◆ What needs to be done
Reproduce the lines below exactly. Begin with the first, end with the line containing "Contractors", and leave out the pictures.

Stored data entries:

*** Block opens ***

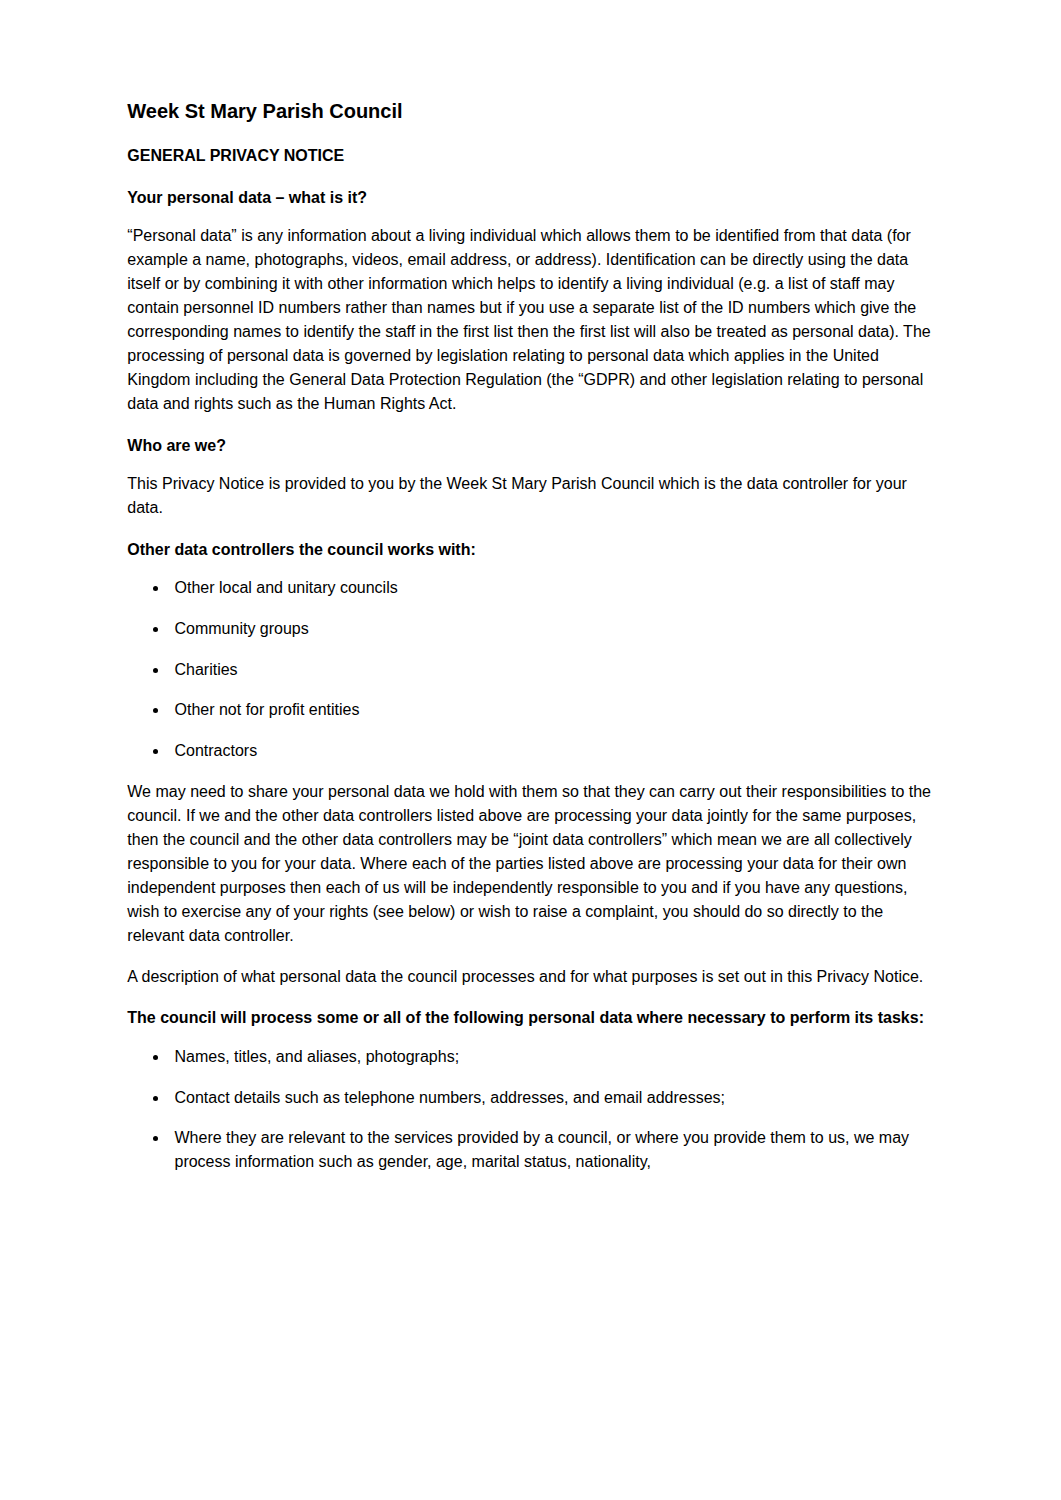Week St Mary Parish Council
GENERAL PRIVACY NOTICE
Your personal data – what is it?
“Personal data” is any information about a living individual which allows them to be identified from that data (for example a name, photographs, videos, email address, or address). Identification can be directly using the data itself or by combining it with other information which helps to identify a living individual (e.g. a list of staff may contain personnel ID numbers rather than names but if you use a separate list of the ID numbers which give the corresponding names to identify the staff in the first list then the first list will also be treated as personal data). The processing of personal data is governed by legislation relating to personal data which applies in the United Kingdom including the General Data Protection Regulation (the “GDPR) and other legislation relating to personal data and rights such as the Human Rights Act.
Who are we?
This Privacy Notice is provided to you by the Week St Mary Parish Council which is the data controller for your data.
Other data controllers the council works with:
Other local and unitary councils
Community groups
Charities
Other not for profit entities
Contractors
We may need to share your personal data we hold with them so that they can carry out their responsibilities to the council. If we and the other data controllers listed above are processing your data jointly for the same purposes, then the council and the other data controllers may be “joint data controllers” which mean we are all collectively responsible to you for your data. Where each of the parties listed above are processing your data for their own independent purposes then each of us will be independently responsible to you and if you have any questions, wish to exercise any of your rights (see below) or wish to raise a complaint, you should do so directly to the relevant data controller.
A description of what personal data the council processes and for what purposes is set out in this Privacy Notice.
The council will process some or all of the following personal data where necessary to perform its tasks:
Names, titles, and aliases, photographs;
Contact details such as telephone numbers, addresses, and email addresses;
Where they are relevant to the services provided by a council, or where you provide them to us, we may process information such as gender, age, marital status, nationality,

*** Block closes ***

◆ Exercise answer
Week St Mary Parish Council
GENERAL PRIVACY NOTICE
Your personal data – what is it?
“Personal data” is any information about a living individual which allows them to be identified from that data (for example a name, photographs, videos, email address, or address). Identification can be directly using the data itself or by combining it with other information which helps to identify a living individual (e.g. a list of staff may contain personnel ID numbers rather than names but if you use a separate list of the ID numbers which give the corresponding names to identify the staff in the first list then the first list will also be treated as personal data). The processing of personal data is governed by legislation relating to personal data which applies in the United Kingdom including the General Data Protection Regulation (the “GDPR) and other legislation relating to personal data and rights such as the Human Rights Act.
Who are we?
This Privacy Notice is provided to you by the Week St Mary Parish Council which is the data controller for your data.
Other data controllers the council works with:
Other local and unitary councils
Community groups
Charities
Other not for profit entities
Contractors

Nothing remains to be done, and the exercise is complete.